Export subsidies are presumed under the WTO Agreement to cause negative trade
effects. Therefore, to analyze whether the exemption from import duties on goods
entering FTZs is consistent with Art. 3.1(a) of the SCM Agreement, it is sufficient to
determine whether this exemption falls within the definition of "export subsidies" as
included in the SCM Agreement which applies to trade in goods only. There is no
need to prove adverse effects on other members since the damage, in a case where
recourse to a prohibited subsidy is being made, is not the trade effects caused, but
rather the act of subsidization itself.2
Export Subsidies in Light of WTO Law and Jurisprudence
An "export subsidy" is a species of the genus "subsidy." So, it is necessary examine
whether the import duties exemption referred to are subsidies.
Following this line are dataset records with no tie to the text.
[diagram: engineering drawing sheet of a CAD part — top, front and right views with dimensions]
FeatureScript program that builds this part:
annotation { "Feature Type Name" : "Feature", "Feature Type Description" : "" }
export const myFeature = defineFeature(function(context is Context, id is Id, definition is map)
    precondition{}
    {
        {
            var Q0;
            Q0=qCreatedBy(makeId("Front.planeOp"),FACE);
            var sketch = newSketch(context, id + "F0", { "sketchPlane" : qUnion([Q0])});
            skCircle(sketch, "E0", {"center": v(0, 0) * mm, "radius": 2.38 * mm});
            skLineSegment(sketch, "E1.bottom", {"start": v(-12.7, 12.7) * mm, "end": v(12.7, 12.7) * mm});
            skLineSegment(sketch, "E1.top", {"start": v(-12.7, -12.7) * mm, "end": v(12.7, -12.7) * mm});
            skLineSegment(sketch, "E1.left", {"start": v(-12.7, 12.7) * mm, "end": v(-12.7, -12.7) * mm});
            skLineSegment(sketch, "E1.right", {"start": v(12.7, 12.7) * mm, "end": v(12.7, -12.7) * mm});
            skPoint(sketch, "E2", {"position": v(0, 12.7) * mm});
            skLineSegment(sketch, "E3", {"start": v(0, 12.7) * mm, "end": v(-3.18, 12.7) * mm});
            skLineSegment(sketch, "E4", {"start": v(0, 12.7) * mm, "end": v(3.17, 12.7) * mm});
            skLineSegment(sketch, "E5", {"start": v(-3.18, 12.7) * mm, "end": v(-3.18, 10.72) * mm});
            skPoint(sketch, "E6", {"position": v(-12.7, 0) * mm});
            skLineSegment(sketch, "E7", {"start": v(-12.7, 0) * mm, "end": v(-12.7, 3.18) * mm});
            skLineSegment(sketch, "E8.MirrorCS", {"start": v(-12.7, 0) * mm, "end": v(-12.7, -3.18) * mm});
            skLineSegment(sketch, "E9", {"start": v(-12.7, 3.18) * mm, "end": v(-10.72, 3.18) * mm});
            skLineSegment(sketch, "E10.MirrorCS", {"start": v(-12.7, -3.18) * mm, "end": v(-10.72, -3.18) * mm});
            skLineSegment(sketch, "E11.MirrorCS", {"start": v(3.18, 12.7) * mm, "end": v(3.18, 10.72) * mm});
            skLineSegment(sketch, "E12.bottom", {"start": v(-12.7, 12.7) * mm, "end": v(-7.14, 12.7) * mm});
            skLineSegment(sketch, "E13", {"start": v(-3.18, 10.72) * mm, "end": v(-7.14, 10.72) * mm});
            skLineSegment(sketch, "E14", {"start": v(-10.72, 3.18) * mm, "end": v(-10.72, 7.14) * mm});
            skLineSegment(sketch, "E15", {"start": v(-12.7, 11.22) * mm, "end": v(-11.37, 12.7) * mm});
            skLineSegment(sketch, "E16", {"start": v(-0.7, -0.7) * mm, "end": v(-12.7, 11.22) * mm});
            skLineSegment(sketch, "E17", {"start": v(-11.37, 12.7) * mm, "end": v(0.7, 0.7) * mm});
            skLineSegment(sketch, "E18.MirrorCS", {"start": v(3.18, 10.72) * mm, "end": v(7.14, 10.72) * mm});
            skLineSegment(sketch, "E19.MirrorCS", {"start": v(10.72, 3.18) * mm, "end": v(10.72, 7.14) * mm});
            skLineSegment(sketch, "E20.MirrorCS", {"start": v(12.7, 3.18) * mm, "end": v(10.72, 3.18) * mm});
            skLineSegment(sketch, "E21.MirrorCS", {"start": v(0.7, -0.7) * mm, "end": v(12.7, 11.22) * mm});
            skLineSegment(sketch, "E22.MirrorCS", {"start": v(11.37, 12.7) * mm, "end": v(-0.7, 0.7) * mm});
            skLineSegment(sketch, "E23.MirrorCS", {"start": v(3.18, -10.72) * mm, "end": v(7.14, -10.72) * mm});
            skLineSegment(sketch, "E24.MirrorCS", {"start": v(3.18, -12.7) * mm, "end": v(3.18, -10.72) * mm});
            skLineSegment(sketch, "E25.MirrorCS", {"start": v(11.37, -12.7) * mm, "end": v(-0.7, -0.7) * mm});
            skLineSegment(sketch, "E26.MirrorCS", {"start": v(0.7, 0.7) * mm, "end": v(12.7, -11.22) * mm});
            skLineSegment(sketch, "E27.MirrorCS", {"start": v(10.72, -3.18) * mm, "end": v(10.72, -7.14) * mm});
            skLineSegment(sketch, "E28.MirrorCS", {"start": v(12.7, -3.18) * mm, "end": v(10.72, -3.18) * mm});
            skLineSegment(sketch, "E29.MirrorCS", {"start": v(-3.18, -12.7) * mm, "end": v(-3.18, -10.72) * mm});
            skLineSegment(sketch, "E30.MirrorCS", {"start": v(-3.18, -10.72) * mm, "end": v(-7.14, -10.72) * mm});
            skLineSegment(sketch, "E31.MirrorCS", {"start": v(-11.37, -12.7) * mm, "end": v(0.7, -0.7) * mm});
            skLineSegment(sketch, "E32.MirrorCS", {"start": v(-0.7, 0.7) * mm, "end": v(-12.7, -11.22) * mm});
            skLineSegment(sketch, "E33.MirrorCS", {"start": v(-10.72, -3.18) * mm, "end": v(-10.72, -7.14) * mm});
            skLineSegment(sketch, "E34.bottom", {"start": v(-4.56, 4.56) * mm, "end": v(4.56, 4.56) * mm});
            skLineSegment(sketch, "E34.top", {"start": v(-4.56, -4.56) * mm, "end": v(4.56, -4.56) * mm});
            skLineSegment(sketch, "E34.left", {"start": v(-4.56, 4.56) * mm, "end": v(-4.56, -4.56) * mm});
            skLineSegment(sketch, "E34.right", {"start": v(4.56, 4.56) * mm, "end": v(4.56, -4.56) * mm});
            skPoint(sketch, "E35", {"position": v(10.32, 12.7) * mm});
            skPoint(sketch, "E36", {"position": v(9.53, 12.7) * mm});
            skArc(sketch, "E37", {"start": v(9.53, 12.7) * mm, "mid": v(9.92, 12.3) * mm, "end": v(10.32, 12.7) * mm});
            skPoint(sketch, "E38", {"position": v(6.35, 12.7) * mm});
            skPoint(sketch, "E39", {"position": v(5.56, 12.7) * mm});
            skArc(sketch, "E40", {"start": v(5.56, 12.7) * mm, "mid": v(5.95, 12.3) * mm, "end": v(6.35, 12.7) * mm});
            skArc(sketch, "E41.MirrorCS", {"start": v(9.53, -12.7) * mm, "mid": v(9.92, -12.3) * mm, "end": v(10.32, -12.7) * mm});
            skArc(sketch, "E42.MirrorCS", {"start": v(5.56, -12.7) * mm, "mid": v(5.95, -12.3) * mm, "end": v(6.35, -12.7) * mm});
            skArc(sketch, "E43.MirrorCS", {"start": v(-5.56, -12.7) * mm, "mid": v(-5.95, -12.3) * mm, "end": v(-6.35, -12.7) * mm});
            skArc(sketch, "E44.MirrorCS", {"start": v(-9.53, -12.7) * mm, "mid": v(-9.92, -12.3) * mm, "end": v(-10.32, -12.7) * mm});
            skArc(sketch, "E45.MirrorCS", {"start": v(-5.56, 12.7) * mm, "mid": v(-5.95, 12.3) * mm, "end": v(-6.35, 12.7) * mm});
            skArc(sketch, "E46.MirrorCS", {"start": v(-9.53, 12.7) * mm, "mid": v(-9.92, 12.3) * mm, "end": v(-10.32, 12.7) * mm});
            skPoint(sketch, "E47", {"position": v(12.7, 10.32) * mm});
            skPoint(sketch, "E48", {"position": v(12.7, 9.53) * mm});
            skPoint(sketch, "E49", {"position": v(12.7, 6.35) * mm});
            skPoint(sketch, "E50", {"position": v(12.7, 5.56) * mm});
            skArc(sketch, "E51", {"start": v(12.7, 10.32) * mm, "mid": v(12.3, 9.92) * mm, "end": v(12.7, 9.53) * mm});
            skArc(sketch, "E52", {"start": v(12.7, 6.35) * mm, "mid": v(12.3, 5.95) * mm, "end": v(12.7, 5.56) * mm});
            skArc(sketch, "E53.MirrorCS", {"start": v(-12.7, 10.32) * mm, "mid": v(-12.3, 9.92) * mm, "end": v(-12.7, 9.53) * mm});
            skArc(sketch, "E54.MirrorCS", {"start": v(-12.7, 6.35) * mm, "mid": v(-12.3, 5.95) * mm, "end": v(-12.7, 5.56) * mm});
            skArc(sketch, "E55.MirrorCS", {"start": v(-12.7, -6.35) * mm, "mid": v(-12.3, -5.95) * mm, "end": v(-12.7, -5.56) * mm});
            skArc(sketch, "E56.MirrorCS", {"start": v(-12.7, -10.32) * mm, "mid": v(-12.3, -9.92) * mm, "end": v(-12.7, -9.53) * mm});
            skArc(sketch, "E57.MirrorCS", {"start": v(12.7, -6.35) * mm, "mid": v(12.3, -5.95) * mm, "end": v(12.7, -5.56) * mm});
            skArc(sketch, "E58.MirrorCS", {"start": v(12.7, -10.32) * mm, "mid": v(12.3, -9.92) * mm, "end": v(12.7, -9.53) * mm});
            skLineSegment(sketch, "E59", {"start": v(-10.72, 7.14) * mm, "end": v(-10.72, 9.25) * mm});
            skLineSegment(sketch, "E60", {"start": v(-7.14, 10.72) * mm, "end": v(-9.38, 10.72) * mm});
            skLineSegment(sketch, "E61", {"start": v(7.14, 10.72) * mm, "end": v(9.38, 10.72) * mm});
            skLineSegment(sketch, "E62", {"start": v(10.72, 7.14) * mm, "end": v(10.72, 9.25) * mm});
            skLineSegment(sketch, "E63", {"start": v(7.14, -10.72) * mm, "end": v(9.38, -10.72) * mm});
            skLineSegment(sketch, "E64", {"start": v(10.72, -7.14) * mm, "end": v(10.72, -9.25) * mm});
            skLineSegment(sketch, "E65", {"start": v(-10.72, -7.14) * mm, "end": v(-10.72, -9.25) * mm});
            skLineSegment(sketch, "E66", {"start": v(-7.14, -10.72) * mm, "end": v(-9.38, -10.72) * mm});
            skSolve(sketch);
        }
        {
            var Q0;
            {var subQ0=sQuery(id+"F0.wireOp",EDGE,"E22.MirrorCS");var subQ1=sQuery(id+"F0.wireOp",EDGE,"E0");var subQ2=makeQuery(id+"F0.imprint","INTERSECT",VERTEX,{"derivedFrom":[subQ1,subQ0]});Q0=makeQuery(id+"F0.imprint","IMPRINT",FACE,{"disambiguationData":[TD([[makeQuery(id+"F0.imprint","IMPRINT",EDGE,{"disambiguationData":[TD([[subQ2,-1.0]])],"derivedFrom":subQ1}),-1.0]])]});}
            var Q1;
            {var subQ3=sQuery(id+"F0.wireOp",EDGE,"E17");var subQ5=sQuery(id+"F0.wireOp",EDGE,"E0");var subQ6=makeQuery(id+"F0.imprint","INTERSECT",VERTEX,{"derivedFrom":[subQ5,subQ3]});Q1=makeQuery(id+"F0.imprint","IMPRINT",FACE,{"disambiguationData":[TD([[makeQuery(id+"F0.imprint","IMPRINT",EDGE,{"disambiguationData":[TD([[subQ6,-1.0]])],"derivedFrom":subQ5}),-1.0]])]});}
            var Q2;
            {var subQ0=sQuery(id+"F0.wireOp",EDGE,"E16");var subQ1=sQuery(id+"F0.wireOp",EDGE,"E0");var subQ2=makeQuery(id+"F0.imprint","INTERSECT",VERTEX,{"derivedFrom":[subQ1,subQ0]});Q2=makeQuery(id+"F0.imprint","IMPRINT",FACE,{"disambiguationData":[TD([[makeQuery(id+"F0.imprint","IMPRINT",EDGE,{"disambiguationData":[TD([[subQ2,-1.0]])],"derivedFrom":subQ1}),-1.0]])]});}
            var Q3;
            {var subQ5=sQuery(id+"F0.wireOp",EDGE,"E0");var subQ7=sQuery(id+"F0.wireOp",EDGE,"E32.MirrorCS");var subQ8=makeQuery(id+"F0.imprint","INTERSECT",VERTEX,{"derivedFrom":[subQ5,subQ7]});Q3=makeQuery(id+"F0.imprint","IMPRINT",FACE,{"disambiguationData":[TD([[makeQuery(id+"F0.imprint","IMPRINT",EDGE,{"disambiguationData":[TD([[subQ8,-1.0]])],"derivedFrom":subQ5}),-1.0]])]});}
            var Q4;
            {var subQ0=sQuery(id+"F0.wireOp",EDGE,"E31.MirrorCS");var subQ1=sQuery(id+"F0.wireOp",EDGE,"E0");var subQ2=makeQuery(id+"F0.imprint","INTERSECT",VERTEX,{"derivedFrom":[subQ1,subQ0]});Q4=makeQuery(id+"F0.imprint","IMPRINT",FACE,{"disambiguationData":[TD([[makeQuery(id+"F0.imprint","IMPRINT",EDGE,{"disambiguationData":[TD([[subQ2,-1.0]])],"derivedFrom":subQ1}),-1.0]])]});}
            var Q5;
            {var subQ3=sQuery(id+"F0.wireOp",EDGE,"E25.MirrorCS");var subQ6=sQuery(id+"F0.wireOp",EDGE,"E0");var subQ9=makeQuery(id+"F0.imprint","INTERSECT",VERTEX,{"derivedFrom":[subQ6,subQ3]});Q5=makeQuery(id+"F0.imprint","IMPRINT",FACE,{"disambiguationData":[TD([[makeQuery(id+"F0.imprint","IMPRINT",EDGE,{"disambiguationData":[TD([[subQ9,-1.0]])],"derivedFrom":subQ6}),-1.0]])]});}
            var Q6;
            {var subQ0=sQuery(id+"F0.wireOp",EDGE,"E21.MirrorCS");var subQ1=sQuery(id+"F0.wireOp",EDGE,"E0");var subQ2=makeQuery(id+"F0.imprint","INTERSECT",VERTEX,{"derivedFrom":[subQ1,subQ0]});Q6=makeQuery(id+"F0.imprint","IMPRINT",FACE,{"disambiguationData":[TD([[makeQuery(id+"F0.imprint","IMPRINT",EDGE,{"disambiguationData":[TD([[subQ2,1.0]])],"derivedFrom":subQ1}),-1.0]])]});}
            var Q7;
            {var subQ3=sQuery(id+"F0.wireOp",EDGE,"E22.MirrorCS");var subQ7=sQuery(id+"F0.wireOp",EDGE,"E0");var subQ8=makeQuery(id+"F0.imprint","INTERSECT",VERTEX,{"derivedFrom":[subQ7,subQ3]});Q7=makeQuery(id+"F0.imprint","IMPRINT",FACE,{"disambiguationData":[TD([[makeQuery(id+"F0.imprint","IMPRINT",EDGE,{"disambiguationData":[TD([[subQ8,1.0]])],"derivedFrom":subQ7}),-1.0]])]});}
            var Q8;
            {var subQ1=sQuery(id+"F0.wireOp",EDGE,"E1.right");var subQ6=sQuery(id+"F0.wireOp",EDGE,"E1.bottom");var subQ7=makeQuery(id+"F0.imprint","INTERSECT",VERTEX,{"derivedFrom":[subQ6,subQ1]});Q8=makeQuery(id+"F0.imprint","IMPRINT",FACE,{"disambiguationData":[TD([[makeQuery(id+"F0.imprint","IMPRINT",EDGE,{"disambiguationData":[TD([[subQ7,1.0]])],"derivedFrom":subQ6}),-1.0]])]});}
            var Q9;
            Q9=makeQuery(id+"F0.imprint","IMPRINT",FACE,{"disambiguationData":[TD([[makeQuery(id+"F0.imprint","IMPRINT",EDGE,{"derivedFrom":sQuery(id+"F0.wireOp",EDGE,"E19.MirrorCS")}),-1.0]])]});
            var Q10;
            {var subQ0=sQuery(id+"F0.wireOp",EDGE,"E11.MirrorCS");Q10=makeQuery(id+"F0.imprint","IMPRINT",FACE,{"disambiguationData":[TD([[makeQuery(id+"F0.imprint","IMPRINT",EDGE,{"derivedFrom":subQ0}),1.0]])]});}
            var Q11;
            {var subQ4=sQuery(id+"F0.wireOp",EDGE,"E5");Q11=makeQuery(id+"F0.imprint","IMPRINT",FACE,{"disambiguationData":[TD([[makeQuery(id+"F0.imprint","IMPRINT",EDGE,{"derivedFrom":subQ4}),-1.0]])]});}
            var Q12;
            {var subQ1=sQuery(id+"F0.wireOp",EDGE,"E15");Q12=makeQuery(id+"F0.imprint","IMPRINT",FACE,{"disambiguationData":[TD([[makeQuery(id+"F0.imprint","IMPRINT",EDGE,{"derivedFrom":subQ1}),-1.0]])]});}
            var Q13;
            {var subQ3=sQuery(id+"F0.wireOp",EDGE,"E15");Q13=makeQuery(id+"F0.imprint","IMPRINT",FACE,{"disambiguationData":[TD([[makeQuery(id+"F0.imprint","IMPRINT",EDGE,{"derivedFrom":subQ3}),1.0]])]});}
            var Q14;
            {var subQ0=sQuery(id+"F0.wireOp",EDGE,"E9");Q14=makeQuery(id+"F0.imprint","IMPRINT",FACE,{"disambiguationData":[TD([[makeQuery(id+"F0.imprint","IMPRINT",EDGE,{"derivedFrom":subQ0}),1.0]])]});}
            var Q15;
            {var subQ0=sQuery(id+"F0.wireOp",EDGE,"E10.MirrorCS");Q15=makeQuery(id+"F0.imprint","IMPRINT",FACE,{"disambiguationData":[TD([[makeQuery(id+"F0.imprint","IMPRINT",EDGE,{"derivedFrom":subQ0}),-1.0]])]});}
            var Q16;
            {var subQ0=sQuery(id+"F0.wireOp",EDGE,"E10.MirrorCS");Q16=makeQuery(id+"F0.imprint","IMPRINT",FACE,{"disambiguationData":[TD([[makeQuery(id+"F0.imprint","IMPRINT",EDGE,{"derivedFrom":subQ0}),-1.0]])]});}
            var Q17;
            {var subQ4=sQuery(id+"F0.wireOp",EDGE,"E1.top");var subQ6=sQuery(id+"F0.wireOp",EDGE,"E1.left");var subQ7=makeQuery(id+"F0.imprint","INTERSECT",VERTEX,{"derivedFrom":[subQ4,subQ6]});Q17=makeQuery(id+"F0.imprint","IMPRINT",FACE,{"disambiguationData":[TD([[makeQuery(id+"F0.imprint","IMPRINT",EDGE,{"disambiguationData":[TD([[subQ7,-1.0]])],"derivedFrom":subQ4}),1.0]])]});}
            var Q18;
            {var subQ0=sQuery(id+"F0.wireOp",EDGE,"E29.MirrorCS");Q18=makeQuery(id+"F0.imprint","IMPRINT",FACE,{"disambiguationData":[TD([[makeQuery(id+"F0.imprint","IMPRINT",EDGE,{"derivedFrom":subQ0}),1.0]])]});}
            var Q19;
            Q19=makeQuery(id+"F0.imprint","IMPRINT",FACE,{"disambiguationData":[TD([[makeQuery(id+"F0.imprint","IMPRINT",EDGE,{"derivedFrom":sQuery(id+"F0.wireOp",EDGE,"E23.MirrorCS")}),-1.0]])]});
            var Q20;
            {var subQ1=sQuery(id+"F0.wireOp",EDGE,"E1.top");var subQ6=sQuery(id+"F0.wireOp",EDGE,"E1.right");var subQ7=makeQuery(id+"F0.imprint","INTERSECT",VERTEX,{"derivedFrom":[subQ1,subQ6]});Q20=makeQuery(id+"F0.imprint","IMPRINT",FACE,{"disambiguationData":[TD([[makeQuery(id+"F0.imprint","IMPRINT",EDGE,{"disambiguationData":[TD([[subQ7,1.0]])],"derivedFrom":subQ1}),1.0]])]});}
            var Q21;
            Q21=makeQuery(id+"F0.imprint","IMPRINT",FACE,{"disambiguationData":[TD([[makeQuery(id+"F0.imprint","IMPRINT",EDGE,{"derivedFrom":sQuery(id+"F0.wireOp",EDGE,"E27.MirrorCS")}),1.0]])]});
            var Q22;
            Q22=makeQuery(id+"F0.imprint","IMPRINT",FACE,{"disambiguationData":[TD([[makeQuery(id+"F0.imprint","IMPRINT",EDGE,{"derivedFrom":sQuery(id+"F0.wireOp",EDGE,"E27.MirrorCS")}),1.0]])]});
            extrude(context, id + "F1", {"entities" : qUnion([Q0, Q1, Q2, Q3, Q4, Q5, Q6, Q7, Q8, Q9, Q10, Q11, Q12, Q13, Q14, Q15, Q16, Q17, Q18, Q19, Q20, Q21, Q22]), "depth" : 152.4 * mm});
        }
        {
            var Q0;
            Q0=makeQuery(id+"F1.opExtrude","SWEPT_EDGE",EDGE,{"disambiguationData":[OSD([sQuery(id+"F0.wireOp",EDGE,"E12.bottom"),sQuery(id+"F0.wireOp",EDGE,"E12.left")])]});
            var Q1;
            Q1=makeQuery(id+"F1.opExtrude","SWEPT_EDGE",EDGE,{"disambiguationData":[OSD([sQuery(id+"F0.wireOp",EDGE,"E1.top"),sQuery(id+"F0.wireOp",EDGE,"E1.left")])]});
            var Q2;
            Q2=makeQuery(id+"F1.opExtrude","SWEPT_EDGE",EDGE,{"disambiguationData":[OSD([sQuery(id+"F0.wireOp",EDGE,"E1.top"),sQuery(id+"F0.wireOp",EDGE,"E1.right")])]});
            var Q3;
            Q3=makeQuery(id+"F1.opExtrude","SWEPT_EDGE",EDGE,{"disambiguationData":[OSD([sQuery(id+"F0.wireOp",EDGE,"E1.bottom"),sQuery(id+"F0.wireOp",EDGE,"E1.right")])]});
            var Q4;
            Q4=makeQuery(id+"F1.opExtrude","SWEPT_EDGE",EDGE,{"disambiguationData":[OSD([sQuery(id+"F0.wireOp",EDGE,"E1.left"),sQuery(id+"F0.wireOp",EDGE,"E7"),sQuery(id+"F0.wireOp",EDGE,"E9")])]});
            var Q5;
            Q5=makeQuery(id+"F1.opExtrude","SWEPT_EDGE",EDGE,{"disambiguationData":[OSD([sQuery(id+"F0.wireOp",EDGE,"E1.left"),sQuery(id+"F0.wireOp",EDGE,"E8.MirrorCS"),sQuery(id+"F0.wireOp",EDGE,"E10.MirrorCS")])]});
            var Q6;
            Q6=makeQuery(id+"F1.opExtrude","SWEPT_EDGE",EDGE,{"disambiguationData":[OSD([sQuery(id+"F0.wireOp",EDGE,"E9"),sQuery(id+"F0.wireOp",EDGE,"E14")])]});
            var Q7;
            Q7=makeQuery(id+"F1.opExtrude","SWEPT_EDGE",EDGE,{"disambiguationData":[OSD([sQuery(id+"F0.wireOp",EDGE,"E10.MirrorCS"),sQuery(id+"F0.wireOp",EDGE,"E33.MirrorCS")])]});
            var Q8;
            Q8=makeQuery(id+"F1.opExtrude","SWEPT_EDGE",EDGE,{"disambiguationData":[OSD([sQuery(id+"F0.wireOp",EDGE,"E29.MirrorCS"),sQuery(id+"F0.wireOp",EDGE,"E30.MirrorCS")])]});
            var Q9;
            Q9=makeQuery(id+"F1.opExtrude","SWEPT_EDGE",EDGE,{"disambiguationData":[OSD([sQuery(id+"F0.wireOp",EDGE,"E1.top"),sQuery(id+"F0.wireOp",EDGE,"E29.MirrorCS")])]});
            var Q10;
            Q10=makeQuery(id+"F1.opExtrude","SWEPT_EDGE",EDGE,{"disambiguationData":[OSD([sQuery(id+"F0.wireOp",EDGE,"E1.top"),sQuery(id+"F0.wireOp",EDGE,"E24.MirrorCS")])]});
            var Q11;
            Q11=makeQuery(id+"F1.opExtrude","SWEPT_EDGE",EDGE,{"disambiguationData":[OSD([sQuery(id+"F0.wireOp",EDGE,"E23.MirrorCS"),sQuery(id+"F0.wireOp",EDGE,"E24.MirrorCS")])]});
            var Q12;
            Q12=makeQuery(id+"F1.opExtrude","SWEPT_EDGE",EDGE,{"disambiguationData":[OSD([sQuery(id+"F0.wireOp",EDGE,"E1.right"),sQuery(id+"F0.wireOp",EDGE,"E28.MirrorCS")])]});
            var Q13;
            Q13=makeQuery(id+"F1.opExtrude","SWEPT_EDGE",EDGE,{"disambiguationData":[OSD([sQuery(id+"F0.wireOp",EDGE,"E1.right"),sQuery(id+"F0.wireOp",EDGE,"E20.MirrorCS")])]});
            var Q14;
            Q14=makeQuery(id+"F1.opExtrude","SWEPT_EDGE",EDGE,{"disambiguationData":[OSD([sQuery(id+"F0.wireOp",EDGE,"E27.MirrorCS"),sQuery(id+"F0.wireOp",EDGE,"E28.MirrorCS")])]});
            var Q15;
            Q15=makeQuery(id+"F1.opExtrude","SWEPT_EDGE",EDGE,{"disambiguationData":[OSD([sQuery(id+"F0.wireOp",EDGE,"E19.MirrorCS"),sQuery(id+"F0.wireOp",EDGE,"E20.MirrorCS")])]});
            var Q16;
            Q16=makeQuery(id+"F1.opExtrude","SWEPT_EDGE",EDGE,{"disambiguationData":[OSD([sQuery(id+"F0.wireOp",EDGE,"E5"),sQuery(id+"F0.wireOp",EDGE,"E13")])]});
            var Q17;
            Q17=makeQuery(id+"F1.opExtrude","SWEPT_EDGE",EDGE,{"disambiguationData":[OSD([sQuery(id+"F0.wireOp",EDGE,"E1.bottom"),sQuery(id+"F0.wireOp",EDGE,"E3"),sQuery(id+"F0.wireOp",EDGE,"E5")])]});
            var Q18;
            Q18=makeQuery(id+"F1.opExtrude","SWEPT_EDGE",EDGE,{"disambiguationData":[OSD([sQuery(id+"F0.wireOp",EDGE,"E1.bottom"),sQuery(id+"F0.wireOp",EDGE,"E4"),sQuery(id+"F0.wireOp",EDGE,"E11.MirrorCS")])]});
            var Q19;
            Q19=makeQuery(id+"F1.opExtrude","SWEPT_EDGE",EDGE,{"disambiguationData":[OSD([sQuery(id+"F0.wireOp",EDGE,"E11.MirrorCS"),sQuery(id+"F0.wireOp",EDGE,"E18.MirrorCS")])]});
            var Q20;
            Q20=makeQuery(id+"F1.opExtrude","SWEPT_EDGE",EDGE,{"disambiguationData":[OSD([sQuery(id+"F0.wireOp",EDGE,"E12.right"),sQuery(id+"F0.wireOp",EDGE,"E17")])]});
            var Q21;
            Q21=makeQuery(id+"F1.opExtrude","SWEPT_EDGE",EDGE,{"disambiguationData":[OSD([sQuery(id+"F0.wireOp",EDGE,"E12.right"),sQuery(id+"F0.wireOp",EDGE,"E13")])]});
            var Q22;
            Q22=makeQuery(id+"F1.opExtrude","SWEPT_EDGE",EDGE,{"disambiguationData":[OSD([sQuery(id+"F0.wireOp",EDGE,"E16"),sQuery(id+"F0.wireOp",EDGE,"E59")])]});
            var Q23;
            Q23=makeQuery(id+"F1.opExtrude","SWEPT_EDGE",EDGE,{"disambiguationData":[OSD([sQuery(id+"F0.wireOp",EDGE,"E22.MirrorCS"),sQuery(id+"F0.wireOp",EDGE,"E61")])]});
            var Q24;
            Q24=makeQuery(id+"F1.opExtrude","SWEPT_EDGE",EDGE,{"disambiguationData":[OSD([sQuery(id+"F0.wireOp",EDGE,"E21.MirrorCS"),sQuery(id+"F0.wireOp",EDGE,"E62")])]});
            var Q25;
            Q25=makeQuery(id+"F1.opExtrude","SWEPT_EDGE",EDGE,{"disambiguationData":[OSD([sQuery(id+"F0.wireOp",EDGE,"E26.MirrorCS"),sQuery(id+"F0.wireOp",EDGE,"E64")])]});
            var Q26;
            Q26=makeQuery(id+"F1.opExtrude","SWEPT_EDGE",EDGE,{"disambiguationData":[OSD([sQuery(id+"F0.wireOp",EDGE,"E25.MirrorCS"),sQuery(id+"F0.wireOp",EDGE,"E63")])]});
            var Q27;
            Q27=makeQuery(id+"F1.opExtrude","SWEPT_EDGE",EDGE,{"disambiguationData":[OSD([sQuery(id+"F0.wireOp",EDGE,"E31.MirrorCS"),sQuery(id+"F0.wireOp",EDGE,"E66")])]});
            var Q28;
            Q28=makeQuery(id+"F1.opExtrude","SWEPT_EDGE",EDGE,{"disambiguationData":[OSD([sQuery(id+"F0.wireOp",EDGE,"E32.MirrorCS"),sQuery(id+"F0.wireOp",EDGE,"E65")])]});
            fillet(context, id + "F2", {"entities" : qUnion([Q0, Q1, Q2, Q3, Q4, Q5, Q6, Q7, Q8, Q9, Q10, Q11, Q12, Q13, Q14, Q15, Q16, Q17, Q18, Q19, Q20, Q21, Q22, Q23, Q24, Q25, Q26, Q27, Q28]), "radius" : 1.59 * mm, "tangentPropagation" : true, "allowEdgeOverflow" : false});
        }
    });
Under the law of the
WTO, the terms subsidy and prohibited export subsidies have precise technical
meanings. A subsidy is a measure that falls within the provisions of Arts. 1 and 2 of
the SCM Agreement. According to these articles, a subsidy is a (i) financial
contribution or any form of income or price (ii) by a government or a public body (iii)
that confers a benefit (iv) to a specific recipient. Four elements of characterization can
therefore be outlined; each should be examined with respect to the exemptions from
import duties in FTZs.
2 See Mitsuo Matsushita, Thomas J. Schoenbaum, and Petros C. Mavroidis supra note 25, at 369.